Habas

£200k to £500K

CNG Foodservice Ltd

Simon Shaw of MHDL, approached CNG early in 2017 for their advice on issues at his first restaurant in Manchester, El Gato Negro, which AN Other had supplied but clearly they had not followed the original CNG specification. This allowed Simon to lead into a conversation about the next project, which would become Habas.

Simon’s brief included a preparation kitchen and wash up area to the back of house, with an open kitchen, including at bar dining linked to this. The menu style was to be eastern Mediterranean, small plates offer seating up to 140, and serving up to 400 covers per day, with 6 or 7 plates per cover. At peak approaching 3,000 plates of food per day.
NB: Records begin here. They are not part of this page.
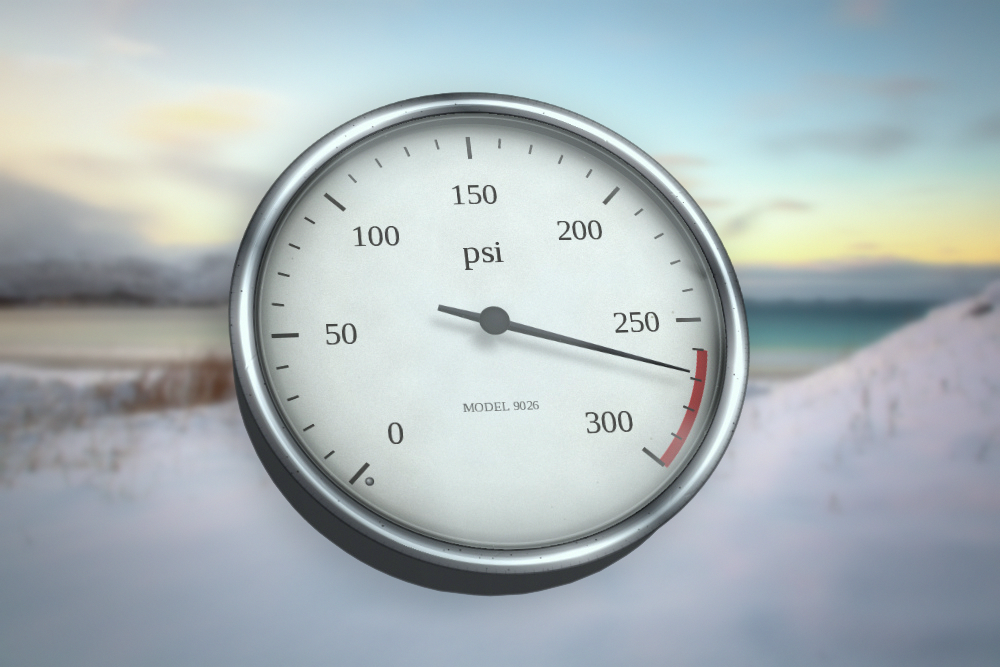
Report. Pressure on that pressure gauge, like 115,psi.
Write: 270,psi
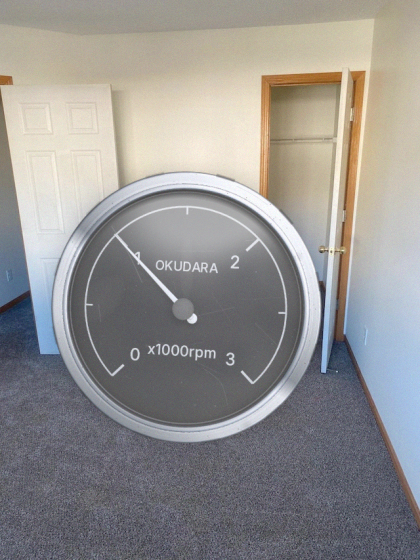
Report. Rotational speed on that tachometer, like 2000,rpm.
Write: 1000,rpm
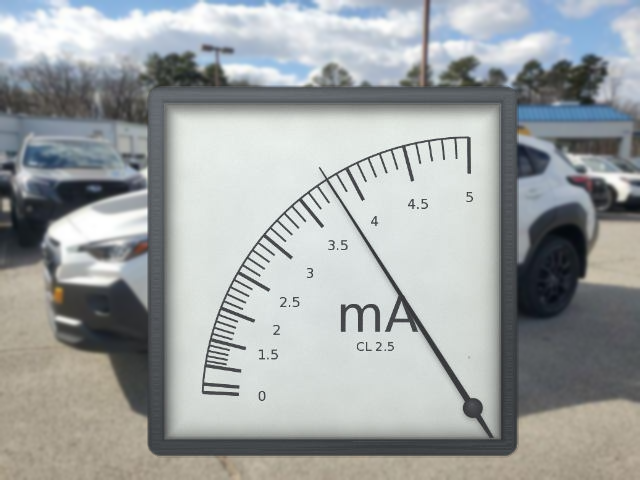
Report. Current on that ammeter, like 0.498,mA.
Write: 3.8,mA
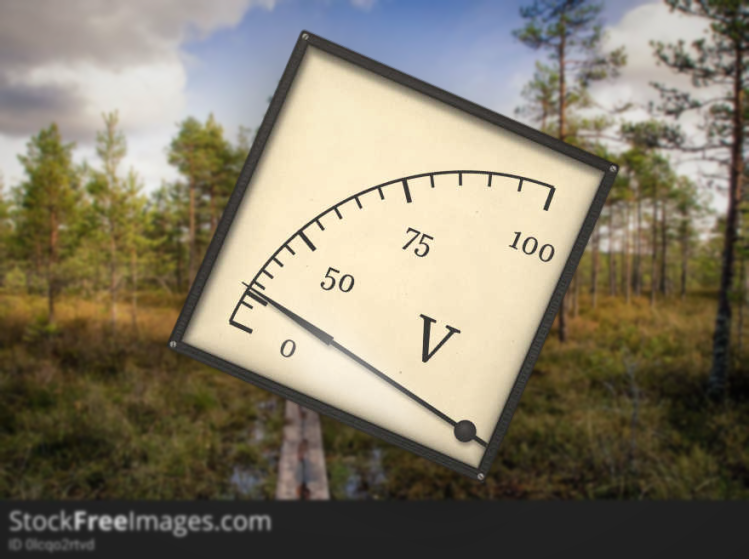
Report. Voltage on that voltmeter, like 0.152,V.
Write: 27.5,V
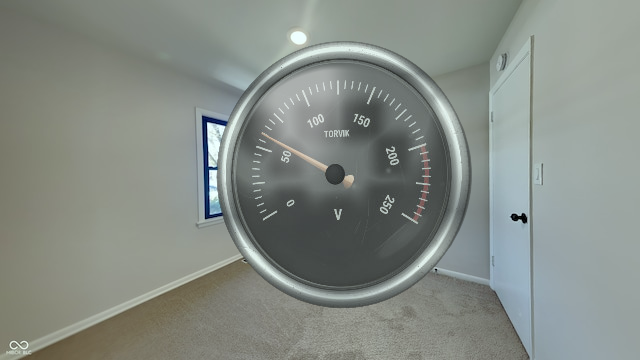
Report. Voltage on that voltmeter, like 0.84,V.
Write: 60,V
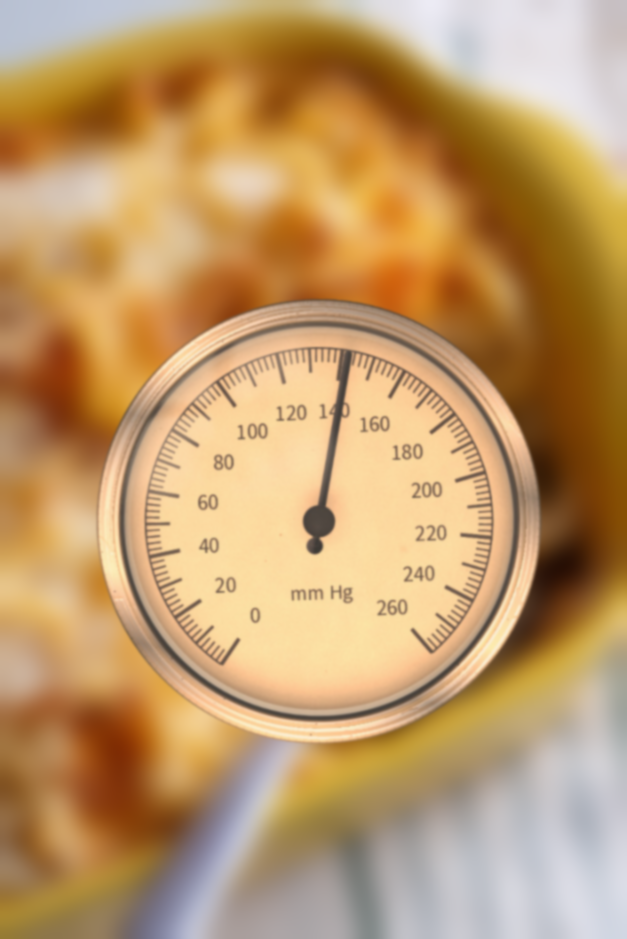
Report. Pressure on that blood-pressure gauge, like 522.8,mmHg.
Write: 142,mmHg
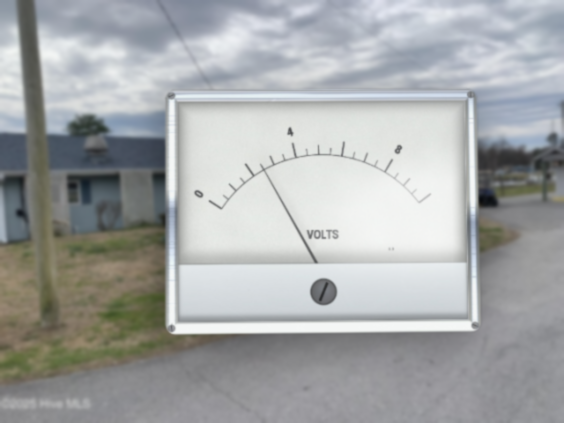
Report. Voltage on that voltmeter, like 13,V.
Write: 2.5,V
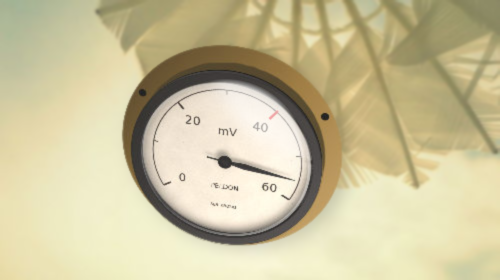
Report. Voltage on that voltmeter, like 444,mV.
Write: 55,mV
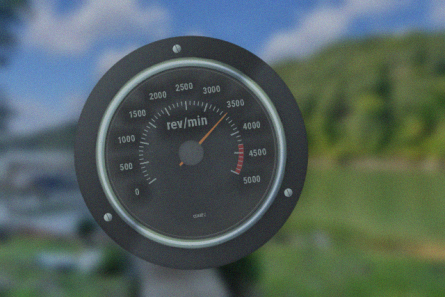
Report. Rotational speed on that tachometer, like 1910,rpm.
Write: 3500,rpm
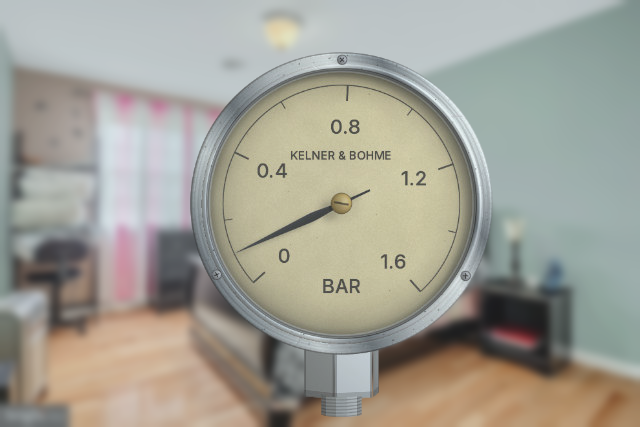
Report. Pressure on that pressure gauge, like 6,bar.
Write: 0.1,bar
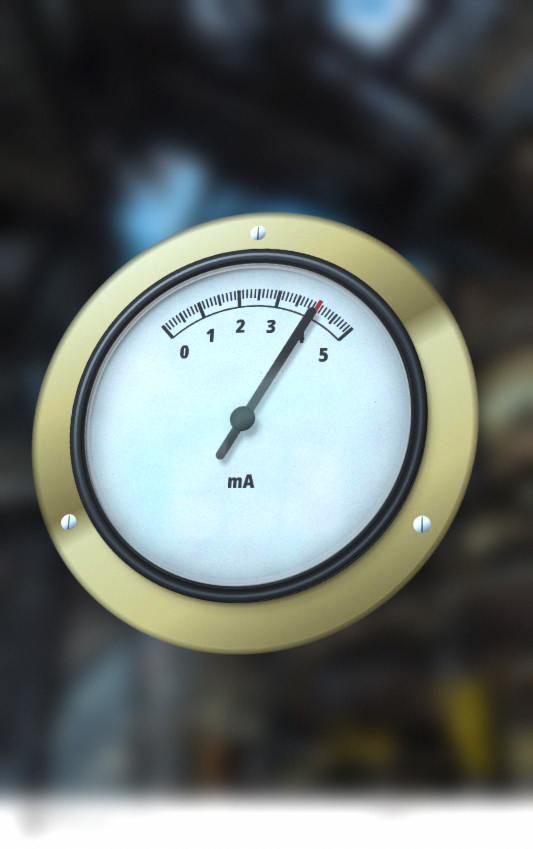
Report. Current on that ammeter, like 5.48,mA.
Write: 4,mA
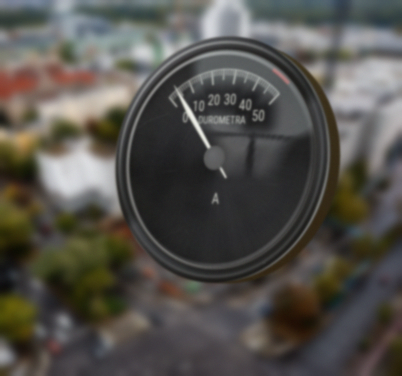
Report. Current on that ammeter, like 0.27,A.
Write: 5,A
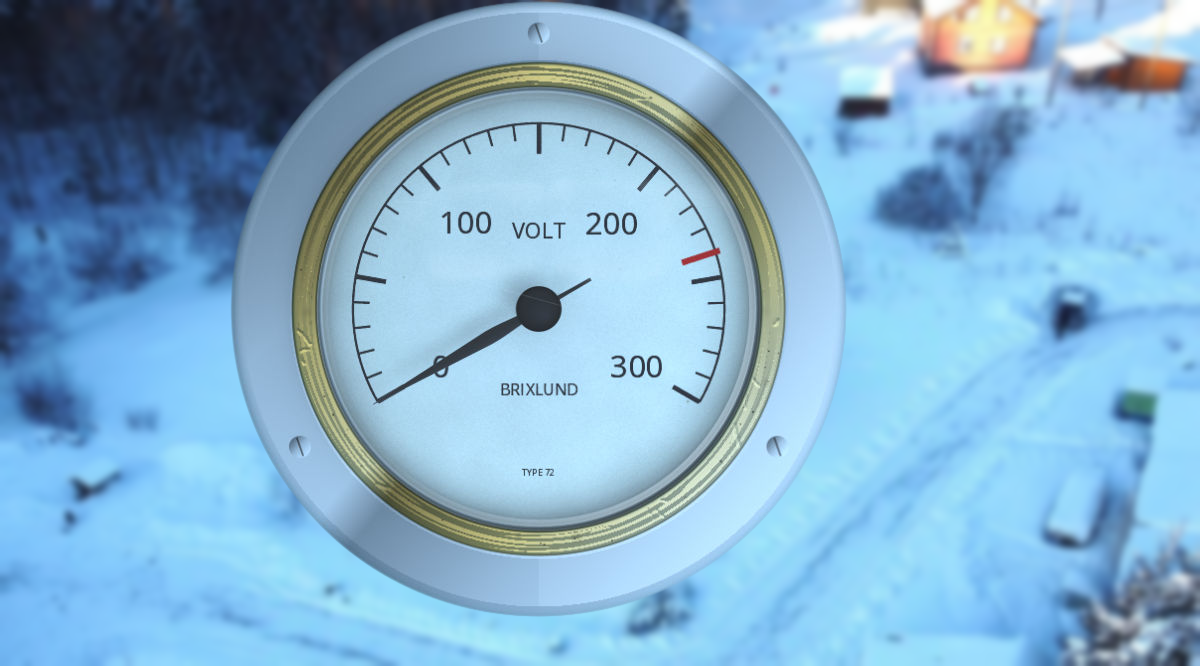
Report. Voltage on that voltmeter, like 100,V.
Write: 0,V
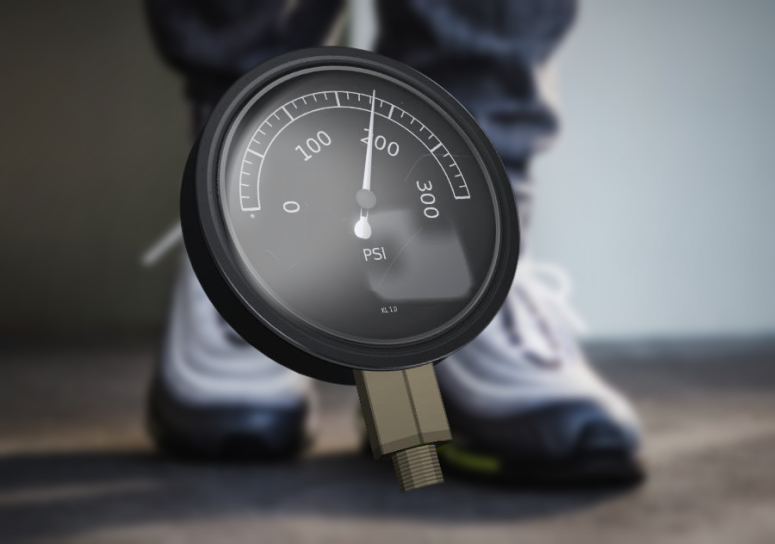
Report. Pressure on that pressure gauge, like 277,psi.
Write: 180,psi
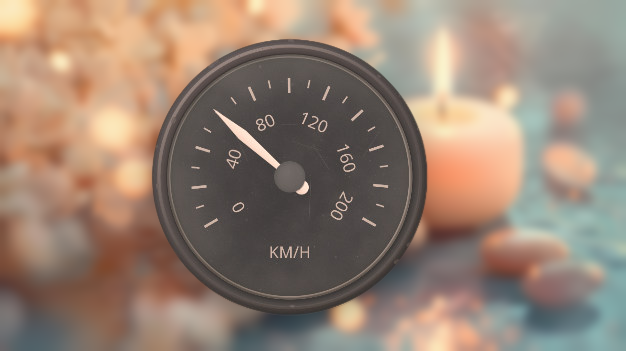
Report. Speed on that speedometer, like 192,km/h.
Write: 60,km/h
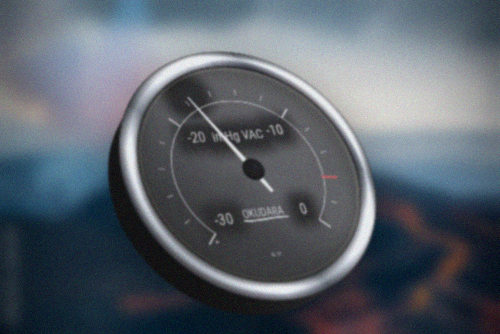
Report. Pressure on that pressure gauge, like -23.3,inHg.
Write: -18,inHg
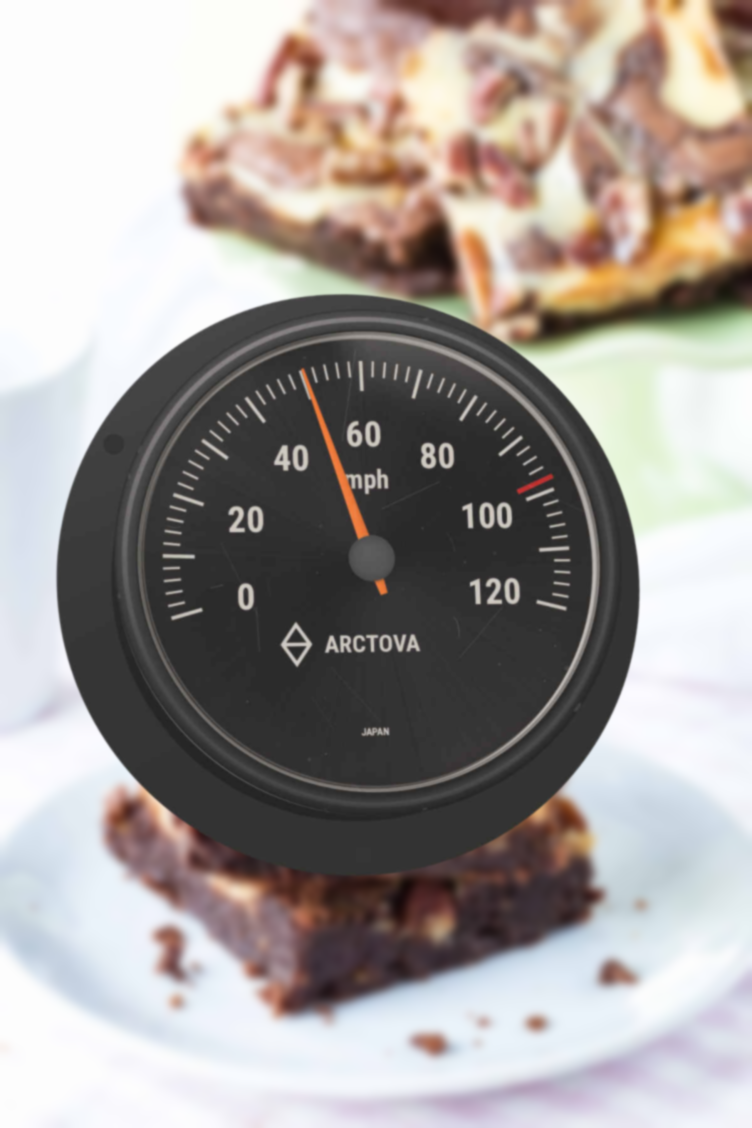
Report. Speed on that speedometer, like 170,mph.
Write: 50,mph
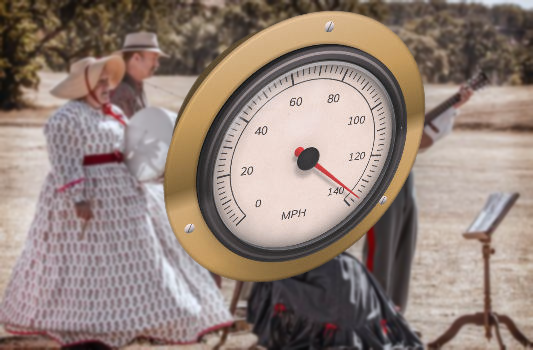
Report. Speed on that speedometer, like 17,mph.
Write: 136,mph
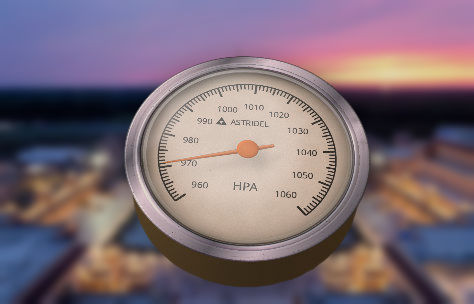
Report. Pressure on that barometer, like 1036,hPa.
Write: 970,hPa
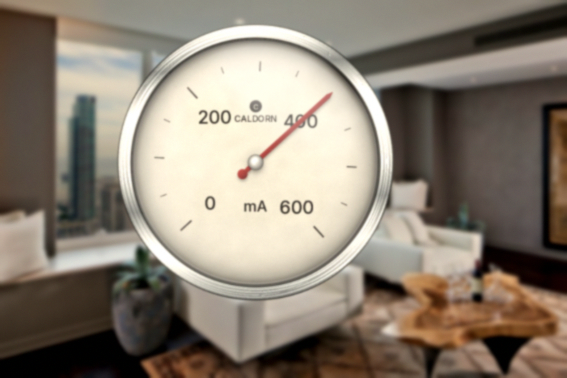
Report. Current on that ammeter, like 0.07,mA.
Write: 400,mA
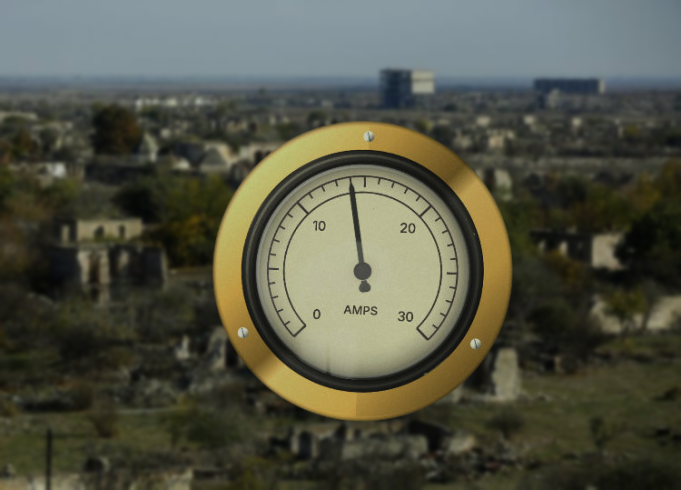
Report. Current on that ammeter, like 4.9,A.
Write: 14,A
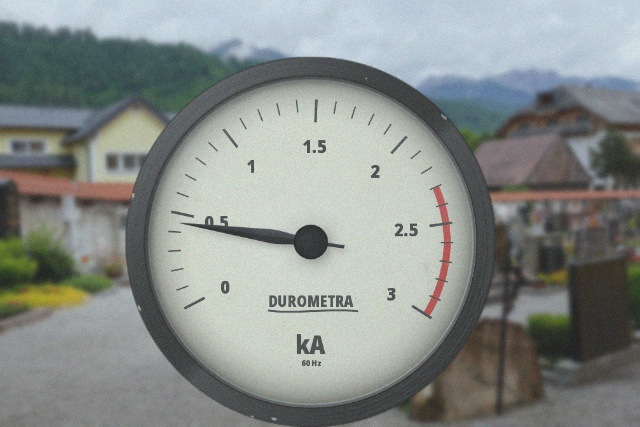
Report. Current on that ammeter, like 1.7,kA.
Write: 0.45,kA
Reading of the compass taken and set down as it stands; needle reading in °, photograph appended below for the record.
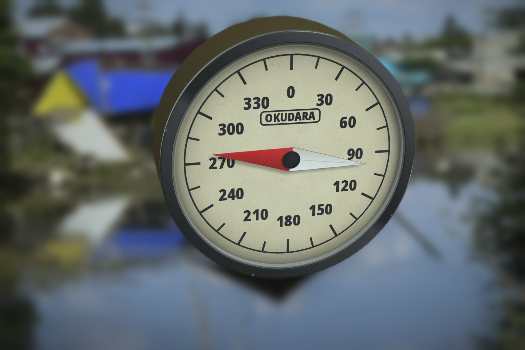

An all electric kitchen was part of the brief, although at one point gas fired tandoors were a possibility in the open kitchen for their flat breads. Simon wanted making and finishing their own flat breads in front of the guest to be a key feature.

As with CNG’s design and specification for El Gato a Charcoal oven would be a major feature of the design of the open kitchen. In the prep kitchen iVario by Rational and induction.

Around this time Clive had seen Capic’s new Plasma plancha which has four heat zones and unlike other modular units can be use for pan cooking as well as direct cooking, have explained the benefits to Simon and negotiated a deal to include this on Habas, Simon Shaw immediately added it to his brief.

There would also be a pastry prep kitchen in the back of house.